People 25 June 2018
Recently, Rolling Stone gave Spotify a pat on the back for its new resolve to give away more free music in a scheme that promises to convert listeners into buyers. With fleeting objectivity, the magazine recognized the concerns of skeptical artists and record labels, then quickly rerouted readers by crediting Spotify—which became a public company in early April 2018—for kick-starting the stalled industry and initiating the recovery process.
"Thanks to the boom of streaming in recent years, music is finally coming out of its two-decade slump. The United States posted music revenue of $8.7 billion last year–a 17 percent year-over-year increase that took the industry back up to its 2008 levels." -Rolling Stone, April 24, 2018
"Finally coming out of its two-decade slump" may be a bit overstated. According to the latest report from the International Federation of the Phonographic Industry (IFPI), 2017's total global revenue of $17.3 billion represented only 68.4 percent of the industry's peak in 1999 when worldwide revenue topped out at approximately $27 billion, with the U.S. staking claim to $14.6 billion. Attributing the great decline of illegal free music downloading, the IFPI fought long and hard for measures to sanction unlicensed music services, so it begs the question: if more music is distributed for free (and free is free whether legal or not), can the music industry sustain its tenuous growth? The majority of artists and record labels say "no."

━━━━━━━━━━━━━━━━━━━━

# QUESTIONS TO ANSWER
A - According to the article on music streaming, what was the total global music revenue in 2017?
B - Please repeat the part of the article on music streaming that opens with the words containing "People 25 June" and closes with "the recovery process.".
C - List every dollar amount given in the article on music streaming.
The lines after this point are separate material.

# GIVEN DATA

━━━━━━━━━━━━━━━━━━━━

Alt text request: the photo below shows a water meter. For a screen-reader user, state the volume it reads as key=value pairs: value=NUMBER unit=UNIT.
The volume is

━━━━━━━━━━━━━━━━━━━━

# YOUR RESPONSES
A - $17.3 billion

B -
People 25 June 2018
Recently, Rolling Stone gave Spotify a pat on the back for its new resolve to give away more free music in a scheme that promises to convert listeners into buyers. With fleeting objectivity, the magazine recognized the concerns of skeptical artists and record labels, then quickly rerouted readers by crediting Spotify—which became a public company in early April 2018—for kick-starting the stalled industry and initiating the recovery process.

C - $8.7 billion, $17.3 billion, $27 billion, $14.6 billion